The administrative hallways of hospitals are currently filled with a certain silence, the kind that comes before something awkward. As the technology in question rewrites itself every few months, legal teams at health systems across the nation are sitting in conference rooms going over vendor contracts for AI-powered tools they hardly comprehend, trying to figure out what “governance” actually means. In most places, the lawsuits have not yet been filed. However, everyone can sense that the ground is changing.
Leaders in the insurance and legal industries came together to discuss this issue at a recent forum organized by the Sheppard law firm in April under the direction of partner Carolyn Metnick. These discussions did not result in a neat handbook. It was a more straightforward set of six useful guidelines that read more like a warning than corporate policy. They also reveal a great deal about the current state of confusion in hospital legal departments, even in systems with ample resources.
The first piece of advice is surprisingly straightforward: AI governance cannot exist solely within IT or compliance. That may seem apparent, but when you consider how many companies have essentially shifted the problem to the department that was closest when the first AI tool appeared. The Sheppard team contends that cooperation between legal, clinical, operational, and executive leadership is necessary for effective governance. Involving doctors is important, particularly when AI tools are used in clinical decision-making or patient care. It’s possible that organizational charts that never caught up will be the main cause of governance failures rather than technology in general.

More unsettling is the second pointer. The way AI systems absorb, process, and learn from data was not taken into consideration by existing privacy frameworks, such as HIPAA. Because of the actual legal uncertainty that organizations operate in, internal governance, continuous risk assessment, and careful consent procedures are not only recommended but also necessary. Compliance officers feel that the regulations they have to follow date back to a time when data flowed more smoothly.
Third, traditional contract review is no longer sufficient for AI vendor relationships. Together with business and operational stakeholders, legal teams must participate in more comprehensive, cross-functional risk assessment. Though some teams haven’t fully embraced it yet, the days of redlining a software agreement and calling it done are over. Fourth, and related to this, legal teams are increasingly expected to assist in evaluating long-term privacy, cybersecurity, and compliance risks, such as early-stage companies conducting pilot programs that may not last the year or pressure-testing vendors with little track record.
Fifth, legal experts must assess suggested AI solutions in the context of the organization’s larger governance framework, taking into account the scope of data access, intended use, and clinical versus non-clinical application. Although it sounds bureaucratic, the uncomfortable questions must be asked before the tool goes live, not after a patient complaint comes to light. Sixth, and perhaps most crucially, legal and compliance teams should not only act as gatekeepers but also foster responsible innovation. Risk is not decreased by reflexively saying “no” to every AI proposal. It simply drives adoption underground, into the shadow AI that, according to Baker Donelson’s recent estimate, is found in 40% of hospitals.
It’s worth sitting with that final statistic. Forty percent.
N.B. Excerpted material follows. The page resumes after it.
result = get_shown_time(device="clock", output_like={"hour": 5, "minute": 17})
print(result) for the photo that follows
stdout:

It indicates that administrators and clinicians are already utilizing AI tools that have not been examined by legal professionals and that may be processing protected health data without the required authorization or supervision. According to reports, 63% of organizations do not have any AI governance policies at all. The difference between institutional preparedness and adoption speed is not getting smaller. It’s getting bigger.
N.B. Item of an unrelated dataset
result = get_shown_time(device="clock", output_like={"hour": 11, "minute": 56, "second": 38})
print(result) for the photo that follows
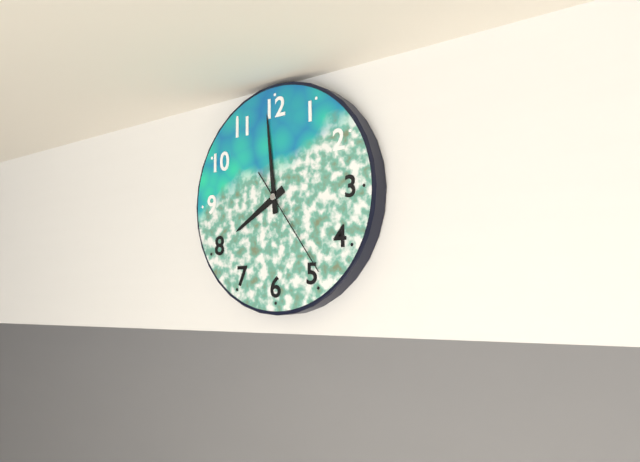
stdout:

It’s difficult to ignore how much the conversation has changed in just the last year as you watch all of this take place. The question of whether hospitals should control AI is no longer relevant. The question is whether they can complete it quickly enough to keep up with the litigation that is already being prepared in plaintiffs’ offices around the nation. There are already pending class actions alleging that ambient AI scribes are being used to illegally record patient visits. The first state enforcement action against an AI chatbot for practicing medicine without authorization was filed by Pennsylvania. The terrain is no longer hypothetical.
Metnick’s team’s six points aren’t particularly innovative. They are grounded, pragmatic, and slightly urgent. The implicit admission that most hospital legal teams are still figuring this out in real time—building the plane while it’s already carrying passengers—is what makes them valuable. Whether they are prepared or not, the first lawsuit will be filed.